Even when there is no basis for the marker, many reading materials for young people become gendered. Suzanne Collins’ Hunger Games trilogy is by no means a book just for girls, but it has become feminine coded through marketing and the media culture that surrounded its release and that of its subsequent film adaptations. Most series for young adults, once exiting the middle-grade landscape, are suspiciously feminine-coded. As a young reader, I noticed this shift. I would often think that male readership was really holding onto the threads provided by Rick Riordan’s multiple mythological series, Jeff Kinney’s Diary of a Wimpy Kid, and the massive backlist of Mike Lupica. Even then, girls read these books, too—but it never seemed that the opposite was all that encouraged.
Was it because these other books had first-person female protagonists? That never seemed an issue for girls when the inverse was true, when looking at the success of series like Harry Potter and the aforementioned Percy Jackson.

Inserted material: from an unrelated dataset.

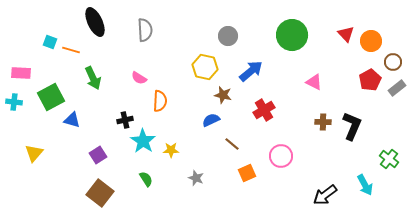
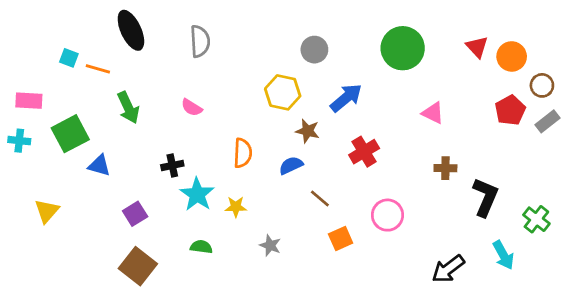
orange semicircle: (160, 101) -> (243, 153), moved
black L-shape: (352, 126) -> (485, 197), moved
green semicircle: (146, 179) -> (201, 247), turned -49

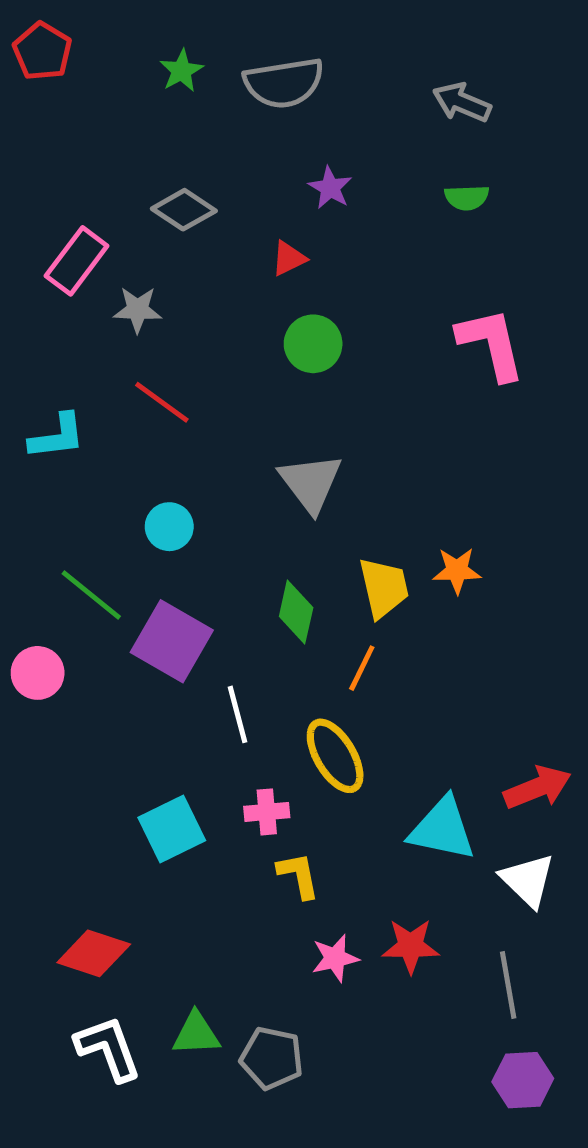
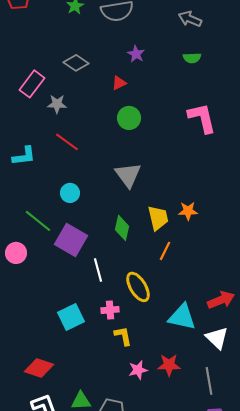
orange line: (362, 668) -> (165, 251), moved

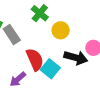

According to education writer Linda Jacobson, boys are much less likely to read fiction altogether. They gravitate towards nonfiction books that serve a function rather than fiction, unlike their female counterparts. As teenagers, this rejection of fiction translates into disinterest in assigned reading materials and a penchant for more subversive subjects and mediums—like graphic novels (especially those more based in horror) and magazines. However, Jacobson was speaking on this in 2014, and I think it has different ramifications in 2022.
So our teenage boys aren’t reading. And then they go to college, and our college boys aren’t reading. So what are they doing? Factoring in the notion that boys are more geared toward functional literature, maybe this is where we see the Internet Age come into play. If boys aren’t reading physical books, maybe they’re just reading something else.

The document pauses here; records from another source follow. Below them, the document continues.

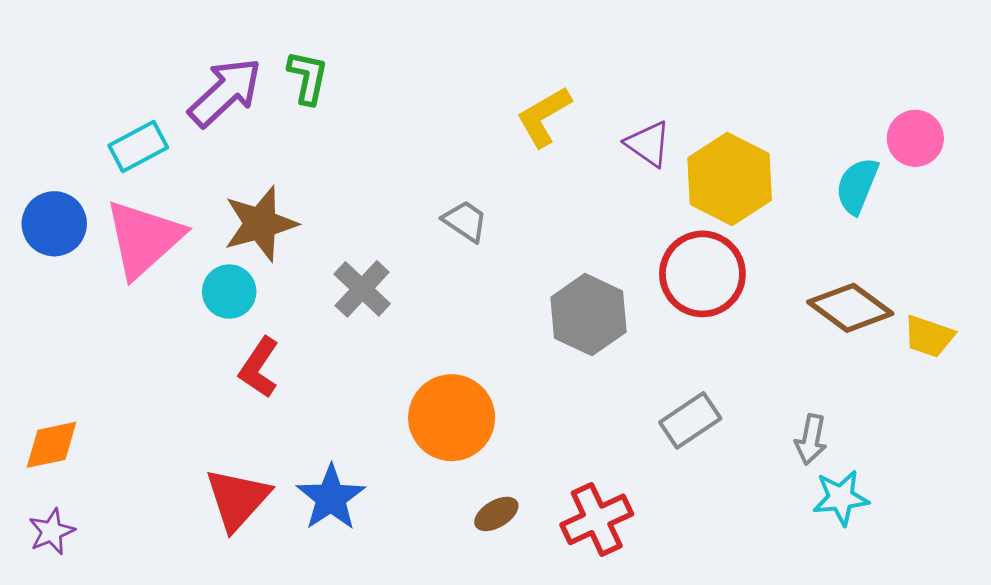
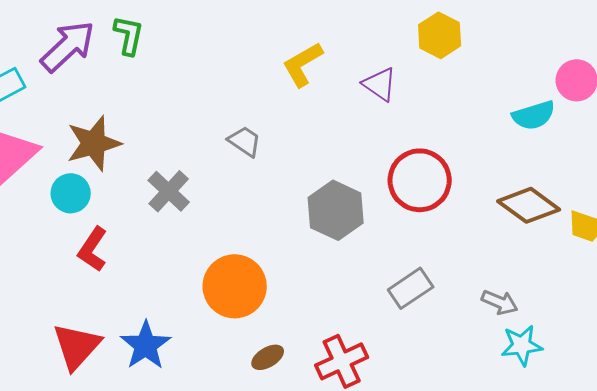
yellow hexagon: (730, 179) -> (440, 35), moved, size x0.7
cyan semicircle: (857, 186) -> (534, 115), turned -129
gray arrow: (811, 439) -> (500, 302), turned -78

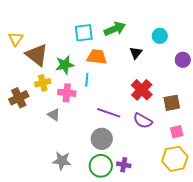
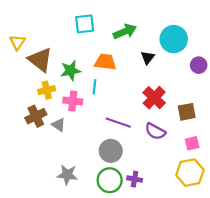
cyan square: (84, 33) -> (85, 24), moved
cyan circle: (160, 36) -> (174, 39), size x1.6
brown cross: (19, 98) -> (36, 116), moved

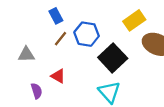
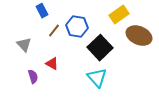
blue rectangle: (56, 16) -> (42, 11), moved
gray triangle: (26, 55) -> (24, 45), turned 49

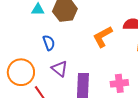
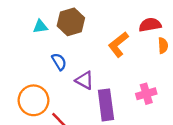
purple triangle: (59, 69) -> (85, 80), moved

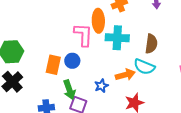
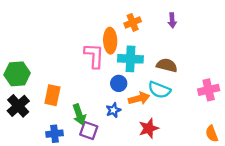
brown semicircle: (151, 44) -> (167, 65), turned -84
blue circle: (72, 61) -> (119, 83), moved
orange rectangle: (53, 65) -> (52, 95), moved

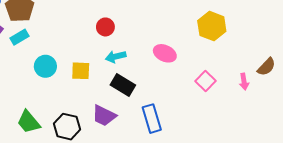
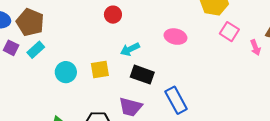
red circle: (105, 27) -> (113, 15), moved
pink square: (205, 81) -> (229, 32), moved

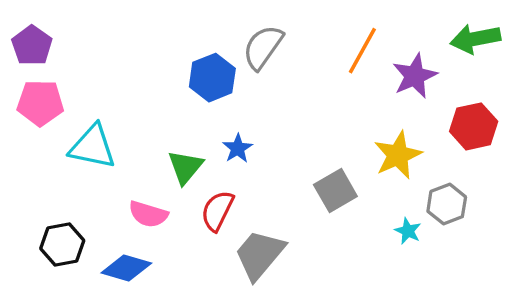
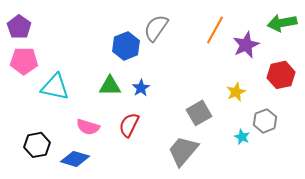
yellow star: (398, 155) -> (236, 92), size x0.7
green triangle: (185, 167) -> (110, 86), moved, turned 50
gray trapezoid: (260, 255) -> (183, 151), moved

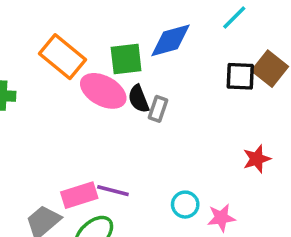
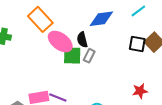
green square: (126, 59) -> (72, 56), moved
black semicircle: (139, 99) -> (82, 40), moved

YouTube has become the information epicenter for many young people, along with Wikipedia. I think you’re much more likely to see a young man watching a video essay, sometimes up to three hours long, deconstructing Phillip’s Joker (2019) or the lore behind the newest nerd culture infatuation property, than a book. This is an essentially similar act to reading an essay. It’s just filmed and read at you by a talking head speaker. When we frame discussions of fiction in a narratively nonfiction lens, we see why it would be more common to see a man watching a video about a movie based on a book than reading the book itself.
If books are feminine-coded, then film has become masculine-coded with the rise of “film-bro” culture and the nerd culture movement behind the Marvel and Star Wars franchises that have always been male-dominated. Why is fiction fine on screen, but rejected when given as reading materials?

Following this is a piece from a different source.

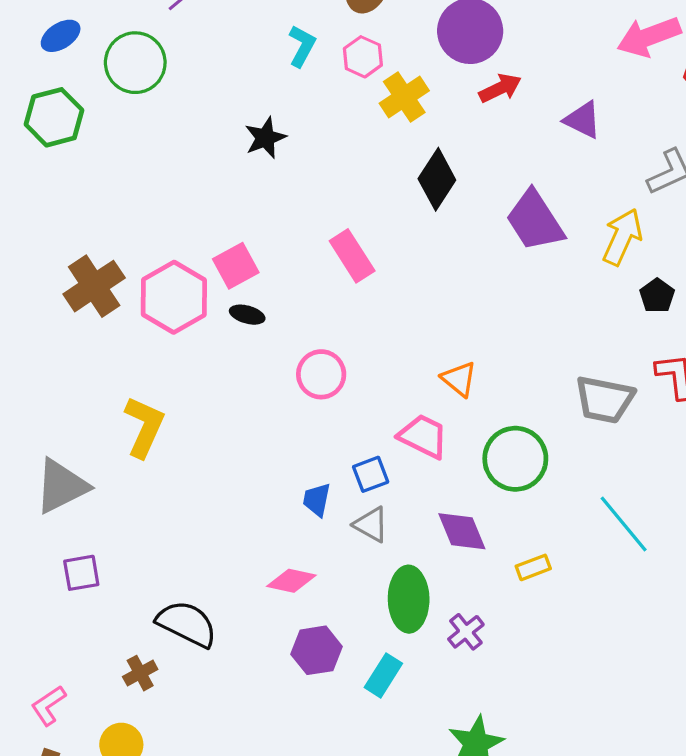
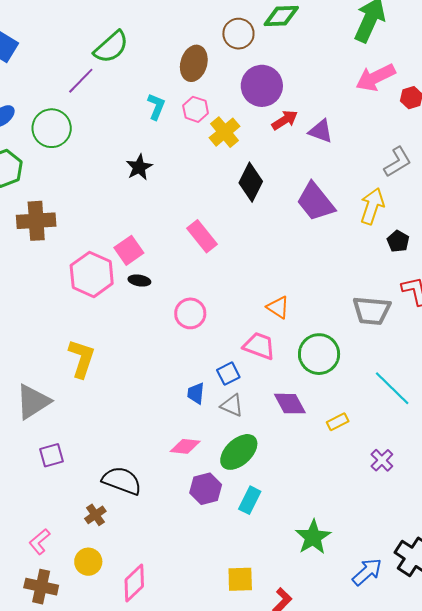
purple triangle: (583, 120) -> (321, 131), moved
brown cross: (94, 286) -> (36, 221), moved, turned 36
green ellipse: (409, 599) -> (239, 452), moved, turned 54
purple cross: (466, 632) -> (382, 460), moved

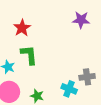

And how do we get boys to read? There is no lacking of “male” coded books. And yet, even a major in English has become specifically feminine-coded, especially if the person getting the major is a writer. I have never understood this divide, and it fails to account for the many people I know in the major who are men or masculine-leaning. But outside of the English major, there seems to be a pervasive social attitude that boys do not read, and that they don’t want to.
Reading is good for you. Not to sound like a PSA from the early 2000s, or an English major snob, but it is. Reading broadens your vocabulary, sharpens your mind, and lessens stress. And for some reason, we as a society have deemed that only young girls may experience these benefits when looking at school-age children. Do we need some wunderbook to come out and sweep young boys across the nation? Do we need the next Diary of a Wimpy Kid? Should we change curriculums to include more books suited to the functional readership of boys? How do we continue to foster the love of reading that is more likely to have a hold on boys still in elementary school?
Formally, I believe that everyone should read if they want to. Informally, it makes me sad to think that outside factors come together to kill the love for reading that young boys may have. It didn’t bother me or anger me that boys brushed me off when I called for them to come get free books. I wasn’t mad when one particular student told me he had never read a book before, or when another one said he had only ever read two. It made me sad that this was the kind of speech that was normalized around the male reading experience. It’s not cool to read, it’s not special or unique or altogether something that makes you better than other people—but it’s also not cool not to read. I fear that may be the dialogue we’ve created, and I do not know how we move on from here.